The prevalence of AI suggests that the UX design community has effective design methods and tools to excel at this translation. While this is true in many cases, some challenges persist. For example, designers struggle with accounting for AI systems' unpredictable errors, and these errors damage UX and even lead to undesirable societal impacts. UX designers routinely grapple with unanticipated system or human failures, with a focus on mitigating technologies unintended consequences. What makes AI different from other interactive technologies? -- A critical first step in systematically addressing the UX design challenges of AI is to articulate what makes AI so difficult to design in the first place. 

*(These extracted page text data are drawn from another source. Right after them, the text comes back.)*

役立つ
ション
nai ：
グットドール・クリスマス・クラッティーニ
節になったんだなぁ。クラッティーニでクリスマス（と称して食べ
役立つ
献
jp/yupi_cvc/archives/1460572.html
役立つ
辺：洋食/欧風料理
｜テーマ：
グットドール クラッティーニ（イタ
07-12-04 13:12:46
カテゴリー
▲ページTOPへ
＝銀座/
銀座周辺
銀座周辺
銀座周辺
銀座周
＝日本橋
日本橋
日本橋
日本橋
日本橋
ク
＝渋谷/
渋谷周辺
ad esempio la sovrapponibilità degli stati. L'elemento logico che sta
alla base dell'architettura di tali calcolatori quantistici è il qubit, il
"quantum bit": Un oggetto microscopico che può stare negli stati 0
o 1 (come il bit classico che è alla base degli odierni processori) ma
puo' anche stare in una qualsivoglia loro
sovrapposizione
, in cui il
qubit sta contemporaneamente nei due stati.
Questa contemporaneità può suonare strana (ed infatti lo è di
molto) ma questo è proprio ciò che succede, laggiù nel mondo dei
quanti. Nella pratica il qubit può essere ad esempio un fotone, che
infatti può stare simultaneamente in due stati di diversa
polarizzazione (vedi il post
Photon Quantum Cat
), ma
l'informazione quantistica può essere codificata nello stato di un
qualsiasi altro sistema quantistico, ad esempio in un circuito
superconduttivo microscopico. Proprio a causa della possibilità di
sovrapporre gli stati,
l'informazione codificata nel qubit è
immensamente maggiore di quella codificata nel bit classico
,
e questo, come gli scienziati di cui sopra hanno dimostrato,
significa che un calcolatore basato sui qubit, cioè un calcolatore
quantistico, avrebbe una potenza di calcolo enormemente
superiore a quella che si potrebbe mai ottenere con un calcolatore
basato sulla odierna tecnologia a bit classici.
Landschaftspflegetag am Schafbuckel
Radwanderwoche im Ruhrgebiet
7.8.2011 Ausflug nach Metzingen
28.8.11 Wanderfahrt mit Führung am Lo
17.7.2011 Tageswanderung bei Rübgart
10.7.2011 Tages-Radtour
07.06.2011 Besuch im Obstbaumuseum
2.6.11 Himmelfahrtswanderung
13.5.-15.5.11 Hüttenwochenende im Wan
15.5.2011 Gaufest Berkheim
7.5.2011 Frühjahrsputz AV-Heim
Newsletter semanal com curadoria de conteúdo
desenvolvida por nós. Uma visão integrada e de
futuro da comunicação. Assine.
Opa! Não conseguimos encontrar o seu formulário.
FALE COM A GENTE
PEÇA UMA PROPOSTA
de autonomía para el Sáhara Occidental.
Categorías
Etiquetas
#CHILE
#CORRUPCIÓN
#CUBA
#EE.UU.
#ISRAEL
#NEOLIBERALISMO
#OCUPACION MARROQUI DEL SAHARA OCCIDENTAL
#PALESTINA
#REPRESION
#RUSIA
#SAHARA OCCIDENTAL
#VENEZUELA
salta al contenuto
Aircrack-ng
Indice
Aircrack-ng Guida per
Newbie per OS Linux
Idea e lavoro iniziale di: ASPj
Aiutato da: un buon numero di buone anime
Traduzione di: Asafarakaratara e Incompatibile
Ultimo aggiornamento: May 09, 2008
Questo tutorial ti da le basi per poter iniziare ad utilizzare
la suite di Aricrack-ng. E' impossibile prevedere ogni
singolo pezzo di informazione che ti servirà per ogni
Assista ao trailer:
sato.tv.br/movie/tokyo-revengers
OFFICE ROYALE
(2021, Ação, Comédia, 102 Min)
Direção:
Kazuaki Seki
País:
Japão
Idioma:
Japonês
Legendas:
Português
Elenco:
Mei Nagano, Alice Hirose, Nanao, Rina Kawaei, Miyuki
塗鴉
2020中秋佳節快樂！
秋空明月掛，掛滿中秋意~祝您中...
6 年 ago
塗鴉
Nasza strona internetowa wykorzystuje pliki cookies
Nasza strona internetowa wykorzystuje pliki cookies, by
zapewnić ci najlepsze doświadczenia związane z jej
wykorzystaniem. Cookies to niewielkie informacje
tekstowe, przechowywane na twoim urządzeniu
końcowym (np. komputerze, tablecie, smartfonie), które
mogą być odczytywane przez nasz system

This dissertation delineates whether, when, and how UX of AI is uniquely difficult to design. I synthesize prior UX and AI research, my own experience designing human-AI interactions, my studies of experienced AI innovation teams in the industry, and my observations from teaching human-AI interaction. I trace the nebulous UX design challenges of AI back to just two root challenges: uncertainty around AI's capabilities and the complexity of what systems might output. I present a framework that unravels their effects on design processes; namely "AI's design complexity framework". Using the framework, I identify four levels of AI systems. On each level, designers are likely to encounter a different subset of design challenges. 

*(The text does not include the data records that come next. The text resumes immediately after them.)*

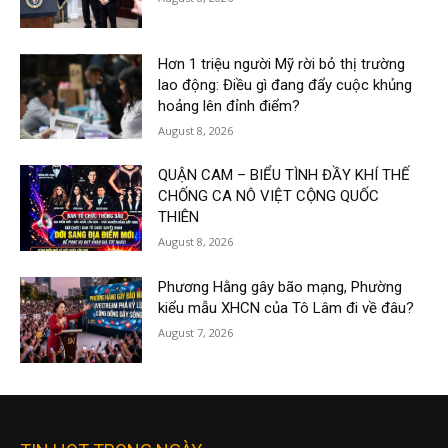
Hơn 1 triệu người Mỹ rời bỏ thị trường
lao động: Điều gì đang đẩy cuộc khủng
hoảng lên đỉnh điểm?
August 8, 2026
QUẬN CAM – BIỂU TÌNH ĐẦY KHÍ THẾ
CHỐNG CA NÔ VIỆT CỘNG QUỐC
THIÊN
August 8, 2026
Phương Hằng gây bão mạng, Phường
kiểu mẫu XHCN của Tô Lâm đi về đâu?
August 7, 2026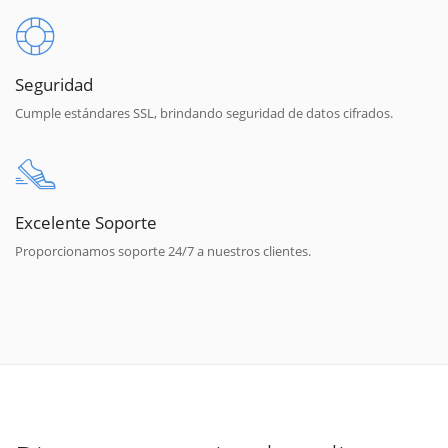
Seguridad
Cumple estándares SSL, brindando seguridad de datos cifrados.
Excelente Soporte
Proporcionamos soporte 24/7 a nuestros clientes.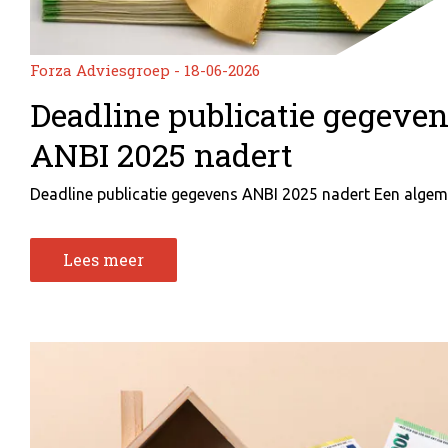
Forza Adviesgroep - 18-06-2026
Deadline publicatie gegeve
ANBI 2025 nadert
Deadline publicatie gegevens ANBI 2025 nadert Een algeme
Lees meer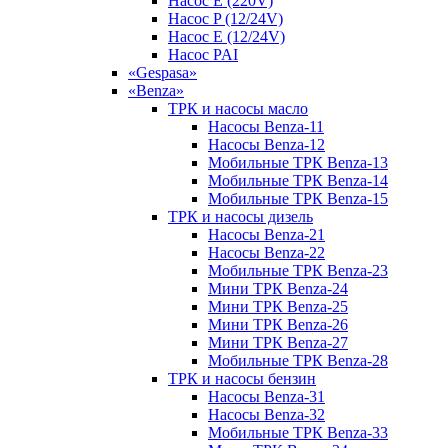
Насос E (220V)
Насос P (12/24V)
Насос E (12/24V)
Насос PAI
«Gespasa»
«Benza»
ТРК и насосы масло
Насосы Benza-11
Насосы Benza-12
Мобильные ТРК Benza-13
Мобильные ТРК Benza-14
Мобильные ТРК Benza-15
ТРК и насосы дизель
Насосы Benza-21
Насосы Benza-22
Мобильные ТРК Benza-23
Мини ТРК Benza-24
Мини ТРК Benza-25
Мини ТРК Benza-26
Мини ТРК Benza-27
Мобильные ТРК Benza-28
ТРК и насосы бензин
Насосы Benza-31
Насосы Benza-32
Мобильные ТРК Benza-33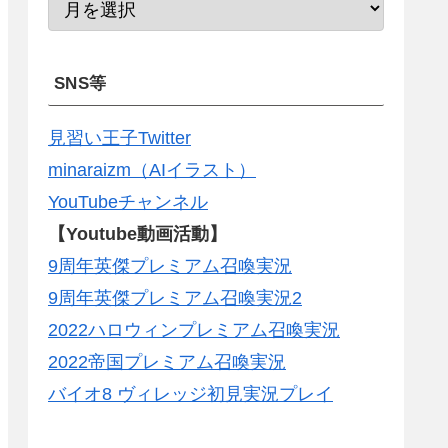
SNS等
見習い王子Twitter
minaraizm（AIイラスト）
YouTubeチャンネル
【Youtube動画活動】
9周年英傑プレミアム召喚実況
9周年英傑プレミアム召喚実況2
2022ハロウィンプレミアム召喚実況
2022帝国プレミアム召喚実況
バイオ8 ヴィレッジ初見実況プレイ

I further demonstrate the usefulness of this framework for UX research and practice through two case studies. In both cases, I engaged stakeholders in their real-world contexts and addressed a critical challenge in fitting AI into people's everyday lives. The first is the design of a clinical decision-support system that can effectively collaborate with doctors in making life-and-death decisions. It exemplifies level 1 systems (probabilistic systems) which current design methods can readily elicit, address, and evaluate their UX issues. The second project is an investigation of how Natural Language Generation systems might seamlessly serve the authors’ communicative intent. This illustrates level 4 systems (evolving, adaptive systems). It reveals the limits of UX design methods and processes widely in use today.
By teasing apart the challenges of routine UX design and those distinctively needed for AI, the framework helps UX researchers and design tool makers to address AI design challenges in a targeted fashion.